__Extracted text__:
· · · · · · ·

What’s with America’s Adderall Problem?
America has a strange relationship with the small handful of drugs it’s collectively chosen to tolerate. Alcohol. Caffeine. Under the right circumstances, Americans tolerate and even enthusiastically embrace amphetamines, too.
That’s exactly what Adderall is — a patented amphetamine with brand-name recognition. It now appears to be an inextricable part of our culture: once an answer to “problem children” and then young adults with “attention deficit”, it’s now, just maybe, a potential panacea for our culture of chronic burnout.
What Is Adderall? How’d It Become So Popular?
Adderall is used mostly to treat the symptoms of Attention Deficit Hyperactivity Disorder (ADHD), which was first added to the D.S.M. in 1987. The condition used to be called Attention Deficit Disorder (ADD) and was almost exclusively diagnosed in children.
However, this diagnosis has become far more common in recent years — in the 1990s, physicians estimated that as many as 5 percent of American school-aged children had ADHD. By 2013, the rate was thought to have risen to 11 percent.
Adderall is the heir apparent to Ritalin and other stimulants. In 1990, 600,000 were taking stimulants. By 2013, the number had risen to 3.5 million.
So, why replace Ritalin with Adderall? First, because it was longer-lasting and more effective at tackling these conditions.
Second? Because ADD had received a rebranding, and the most visible product on the market for combating it likely required one, too. It’s all about staying relevant. And medicating (and over-medicating) for attention-related problems in children has never gone out of style. Prescription data tells us that in the first four years of its availability, Adderall had scored 5,000,000 prescriptions across the United States. By year nine, we’d hit 9,000,000 prescriptions and reached an industry-wide sales total of $2 billion.
But what are we medicating for?
Everything, it seems like. Adderall is set to become a $17.5 billion industry by 2020, and it’s because we prescribe it to people from all walks of life. For comparison, the entirety of the caffeine industry in America is worth $30 billion a year. Adderall is manifestly a mainstream product.
But between 2008 and 2012, young adults saw some of the highest rates of use, with prescriptions to this demographic increasing by 53 percent. Some people are just looking to get by, and they increasingly feel like they don’t know how to do it without ever-larger doses of drugs that, in any other sphere, would be recognized as dangerously habit-forming and rightfully illicit.
Letting this drug into the American mainstream poses a host of other problems, as well.
Adderall Is a Product, Like (And Unlike) Any Other
To understand Adderall’s unique place in American life, we need to remember it is a product. And because it’s a product, the lives of thousands of people in this country revolve around convincing people to buy it. To buy it for our children. To hear Alan Schartz tell it in his book, “ADHD Nation,” the drug’s creator’s used the phrase “ADD for All” as the impetus for its name.

· · · · · · ·

__Dataset__:
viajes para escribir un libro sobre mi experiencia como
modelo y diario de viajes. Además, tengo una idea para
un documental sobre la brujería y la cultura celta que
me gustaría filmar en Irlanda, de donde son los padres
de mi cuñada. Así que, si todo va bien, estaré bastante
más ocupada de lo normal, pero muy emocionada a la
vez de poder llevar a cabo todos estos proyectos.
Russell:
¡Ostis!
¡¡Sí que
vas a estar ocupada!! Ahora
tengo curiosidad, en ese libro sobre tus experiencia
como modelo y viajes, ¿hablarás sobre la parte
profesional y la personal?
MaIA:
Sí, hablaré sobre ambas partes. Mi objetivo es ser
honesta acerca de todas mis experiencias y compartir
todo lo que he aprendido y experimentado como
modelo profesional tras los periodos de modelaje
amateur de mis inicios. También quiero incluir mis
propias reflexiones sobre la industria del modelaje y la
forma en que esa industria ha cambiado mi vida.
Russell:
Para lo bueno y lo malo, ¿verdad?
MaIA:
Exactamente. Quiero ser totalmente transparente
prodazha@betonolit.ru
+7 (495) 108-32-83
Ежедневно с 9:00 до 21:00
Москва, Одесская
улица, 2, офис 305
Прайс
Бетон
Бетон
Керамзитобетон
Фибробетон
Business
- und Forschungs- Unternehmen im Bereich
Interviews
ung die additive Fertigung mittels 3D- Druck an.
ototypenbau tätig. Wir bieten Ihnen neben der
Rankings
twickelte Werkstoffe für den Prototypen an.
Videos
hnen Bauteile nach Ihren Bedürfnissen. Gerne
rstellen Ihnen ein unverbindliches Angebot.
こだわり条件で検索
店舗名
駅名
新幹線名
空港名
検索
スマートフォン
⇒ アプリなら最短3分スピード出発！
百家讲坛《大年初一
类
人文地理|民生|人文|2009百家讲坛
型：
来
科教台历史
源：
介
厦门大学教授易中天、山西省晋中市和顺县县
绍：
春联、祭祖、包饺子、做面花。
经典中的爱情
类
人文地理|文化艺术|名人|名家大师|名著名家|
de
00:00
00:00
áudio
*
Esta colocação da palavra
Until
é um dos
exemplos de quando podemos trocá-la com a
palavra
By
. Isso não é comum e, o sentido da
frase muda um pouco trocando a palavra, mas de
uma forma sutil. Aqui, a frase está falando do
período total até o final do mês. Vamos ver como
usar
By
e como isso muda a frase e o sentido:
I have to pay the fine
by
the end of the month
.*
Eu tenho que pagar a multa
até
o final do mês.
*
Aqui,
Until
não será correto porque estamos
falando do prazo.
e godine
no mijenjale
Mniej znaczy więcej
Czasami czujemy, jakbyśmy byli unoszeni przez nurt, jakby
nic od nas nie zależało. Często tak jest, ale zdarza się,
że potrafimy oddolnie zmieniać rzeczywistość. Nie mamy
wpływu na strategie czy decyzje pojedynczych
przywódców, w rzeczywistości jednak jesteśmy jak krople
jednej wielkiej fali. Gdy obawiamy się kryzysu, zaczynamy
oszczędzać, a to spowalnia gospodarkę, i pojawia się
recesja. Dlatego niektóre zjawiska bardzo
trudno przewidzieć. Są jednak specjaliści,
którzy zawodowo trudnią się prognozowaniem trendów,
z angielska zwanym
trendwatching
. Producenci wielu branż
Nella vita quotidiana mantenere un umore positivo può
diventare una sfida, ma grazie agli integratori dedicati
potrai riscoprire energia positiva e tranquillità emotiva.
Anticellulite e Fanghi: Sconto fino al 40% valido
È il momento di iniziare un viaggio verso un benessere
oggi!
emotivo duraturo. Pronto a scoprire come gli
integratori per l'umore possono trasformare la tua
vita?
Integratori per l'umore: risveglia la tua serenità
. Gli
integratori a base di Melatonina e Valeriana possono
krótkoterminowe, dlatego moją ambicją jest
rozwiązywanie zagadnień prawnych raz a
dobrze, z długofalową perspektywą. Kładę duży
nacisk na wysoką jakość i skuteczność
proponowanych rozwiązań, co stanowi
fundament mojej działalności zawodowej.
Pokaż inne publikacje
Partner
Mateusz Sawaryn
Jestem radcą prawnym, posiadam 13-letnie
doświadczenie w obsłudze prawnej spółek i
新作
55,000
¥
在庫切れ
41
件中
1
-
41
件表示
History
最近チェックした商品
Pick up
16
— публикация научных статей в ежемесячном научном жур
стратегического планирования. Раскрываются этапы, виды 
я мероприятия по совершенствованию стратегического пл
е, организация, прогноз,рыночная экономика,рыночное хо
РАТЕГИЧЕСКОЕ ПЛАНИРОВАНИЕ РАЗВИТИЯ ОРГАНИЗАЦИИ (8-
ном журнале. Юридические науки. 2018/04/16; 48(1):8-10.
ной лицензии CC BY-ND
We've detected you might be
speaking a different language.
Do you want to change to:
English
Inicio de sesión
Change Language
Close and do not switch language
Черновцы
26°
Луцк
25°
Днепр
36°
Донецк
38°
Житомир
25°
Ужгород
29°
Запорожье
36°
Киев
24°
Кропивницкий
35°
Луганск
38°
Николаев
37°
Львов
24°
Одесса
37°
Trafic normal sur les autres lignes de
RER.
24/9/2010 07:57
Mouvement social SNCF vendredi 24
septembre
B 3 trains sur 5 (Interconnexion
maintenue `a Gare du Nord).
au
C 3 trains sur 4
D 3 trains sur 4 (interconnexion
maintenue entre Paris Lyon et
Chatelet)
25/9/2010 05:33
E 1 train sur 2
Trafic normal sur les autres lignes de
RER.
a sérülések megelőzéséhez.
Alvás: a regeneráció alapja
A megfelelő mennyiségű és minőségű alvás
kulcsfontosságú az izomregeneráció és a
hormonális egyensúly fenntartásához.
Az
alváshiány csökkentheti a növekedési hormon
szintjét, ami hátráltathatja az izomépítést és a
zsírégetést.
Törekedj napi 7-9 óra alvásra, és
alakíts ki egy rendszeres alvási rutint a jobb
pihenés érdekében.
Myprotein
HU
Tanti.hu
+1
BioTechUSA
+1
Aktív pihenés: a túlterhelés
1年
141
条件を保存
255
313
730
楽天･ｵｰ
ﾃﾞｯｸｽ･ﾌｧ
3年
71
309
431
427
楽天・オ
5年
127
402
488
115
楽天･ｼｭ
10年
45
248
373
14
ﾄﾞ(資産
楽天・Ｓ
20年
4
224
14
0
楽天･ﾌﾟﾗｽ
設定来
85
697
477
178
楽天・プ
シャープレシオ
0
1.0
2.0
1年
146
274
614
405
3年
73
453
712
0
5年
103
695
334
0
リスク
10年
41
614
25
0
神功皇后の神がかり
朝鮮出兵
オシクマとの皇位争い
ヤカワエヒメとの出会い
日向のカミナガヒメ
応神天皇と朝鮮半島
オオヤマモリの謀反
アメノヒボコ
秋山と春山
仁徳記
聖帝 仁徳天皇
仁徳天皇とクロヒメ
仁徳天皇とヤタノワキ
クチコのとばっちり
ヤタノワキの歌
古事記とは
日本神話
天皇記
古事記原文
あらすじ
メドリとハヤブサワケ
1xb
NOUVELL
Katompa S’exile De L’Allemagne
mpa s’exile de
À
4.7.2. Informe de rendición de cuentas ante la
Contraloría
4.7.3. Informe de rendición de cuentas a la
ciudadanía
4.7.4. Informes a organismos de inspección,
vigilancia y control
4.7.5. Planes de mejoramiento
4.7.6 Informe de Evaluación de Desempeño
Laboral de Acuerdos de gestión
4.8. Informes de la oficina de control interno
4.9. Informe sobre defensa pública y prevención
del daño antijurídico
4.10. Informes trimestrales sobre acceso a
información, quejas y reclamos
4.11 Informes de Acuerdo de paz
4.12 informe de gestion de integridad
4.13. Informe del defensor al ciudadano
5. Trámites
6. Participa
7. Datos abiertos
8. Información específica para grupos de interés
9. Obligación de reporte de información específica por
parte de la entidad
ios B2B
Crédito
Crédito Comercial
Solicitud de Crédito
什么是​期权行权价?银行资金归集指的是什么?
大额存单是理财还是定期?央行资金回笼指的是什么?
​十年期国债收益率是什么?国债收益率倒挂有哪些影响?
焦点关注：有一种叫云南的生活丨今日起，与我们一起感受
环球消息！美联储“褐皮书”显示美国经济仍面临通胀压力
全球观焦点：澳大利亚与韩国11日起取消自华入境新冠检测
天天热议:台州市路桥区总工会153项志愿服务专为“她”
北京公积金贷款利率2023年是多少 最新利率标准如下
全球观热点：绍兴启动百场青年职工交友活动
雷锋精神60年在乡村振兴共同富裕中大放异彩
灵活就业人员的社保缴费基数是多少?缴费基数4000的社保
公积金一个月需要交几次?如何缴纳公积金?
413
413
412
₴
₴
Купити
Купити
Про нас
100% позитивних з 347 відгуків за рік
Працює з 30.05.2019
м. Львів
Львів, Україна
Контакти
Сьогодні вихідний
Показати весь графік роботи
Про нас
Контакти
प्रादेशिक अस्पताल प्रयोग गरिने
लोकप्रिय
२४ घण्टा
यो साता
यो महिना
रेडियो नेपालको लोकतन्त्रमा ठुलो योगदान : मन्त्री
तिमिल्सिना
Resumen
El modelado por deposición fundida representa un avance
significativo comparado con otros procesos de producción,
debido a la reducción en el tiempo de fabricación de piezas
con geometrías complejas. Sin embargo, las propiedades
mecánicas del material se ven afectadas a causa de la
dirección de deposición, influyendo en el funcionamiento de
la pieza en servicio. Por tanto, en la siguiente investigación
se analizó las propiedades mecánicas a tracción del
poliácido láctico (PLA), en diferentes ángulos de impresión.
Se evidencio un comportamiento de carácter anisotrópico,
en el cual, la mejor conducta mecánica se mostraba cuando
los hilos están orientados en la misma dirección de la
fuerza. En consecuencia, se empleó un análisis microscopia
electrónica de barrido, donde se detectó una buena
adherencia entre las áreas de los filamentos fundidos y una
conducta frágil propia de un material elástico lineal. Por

· · · · · · ·

__What to do__: Copy the Adderall article word for word, from "So, why replace" up to and including "we medicating for?". The lines are separate material, unrelated to the Adderall article.

__Task result__:
So, why replace Ritalin with Adderall? First, because it was longer-lasting and more effective at tackling these conditions.
Second? Because ADD had received a rebranding, and the most visible product on the market for combating it likely required one, too. It’s all about staying relevant. And medicating (and over-medicating) for attention-related problems in children has never gone out of style. Prescription data tells us that in the first four years of its availability, Adderall had scored 5,000,000 prescriptions across the United States. By year nine, we’d hit 9,000,000 prescriptions and reached an industry-wide sales total of $2 billion.
But what are we medicating for?